Cahokia, right here in the US was Newitz’s last lost city. This appears to be a deliberate abandonment because when the inhabitants of the city were done with a structure, they sealed its fate with a ritual. The wooden walls were used as firewood, the empty postholes were filled with colorful clay, and everything including the household items were torched. Once the fire was extinguished the residents would seal what was left with clay and build anew. No, we don’t know why, but once again the daily lives of the inhabitants makes for a fascinating read.

I love Newtz’s through treatment of the subject of lost cities as well as her speculations on what will become of many of our coastal cities in the future. Rising oceans, urban decay, loss of jobs, all the myriad reasons for a city to be abandoned are reviewed and discussed. She definitely gives her readers a lot to think about.

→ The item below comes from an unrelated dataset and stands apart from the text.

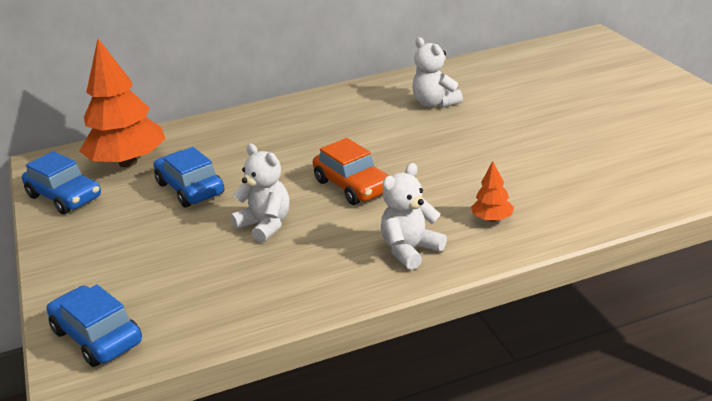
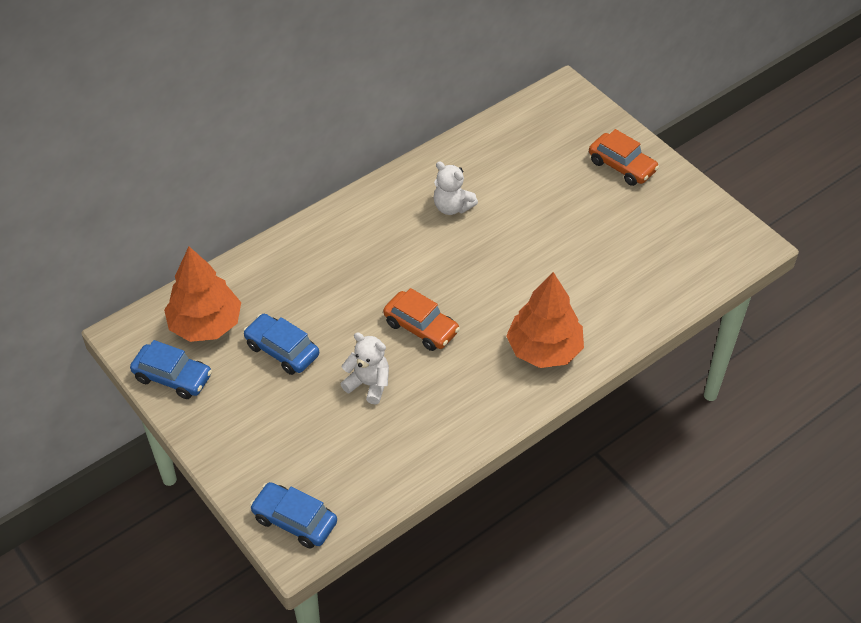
camera: 20 degrees left, 20 degrees up
white teddy bear [381,163,447,270] -> none
orange tree [471,161,514,222] -> orange tree [506,272,584,368], size x2.32
none -> orange car [589,129,659,186]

I left the most mysterious city for last. “The Lost City of Ubar: The Mysterious Legend of the Ancient Arabian City Known as the Atlantis of the Sands” gives us an ancient description of the area, a review of Islamic sources, early searches for the city, recent searches, and many references. This is a very slim volume compiled by the Charles River Editors, and essentially a document that raises more questions than gives answers. Ubar has not, in the opinion of many, yet been found! The editors are sure it is in the desert, mostly convinced it was swallowed in a sinkhole, somewhat certain that Ubar was within a very wealthy kingdom, and happy to agree that satellite technology has given excellent information about some possible locations.

The bibliography, starting with Herodotus “The Histories” (I have my copy) is excellent, and that will give me months of interesting reading on this subject. The reasons cities have been lost are many, but each loss can be a valuable lesson for this and future generations. Read well – there is much to learn for our own survival!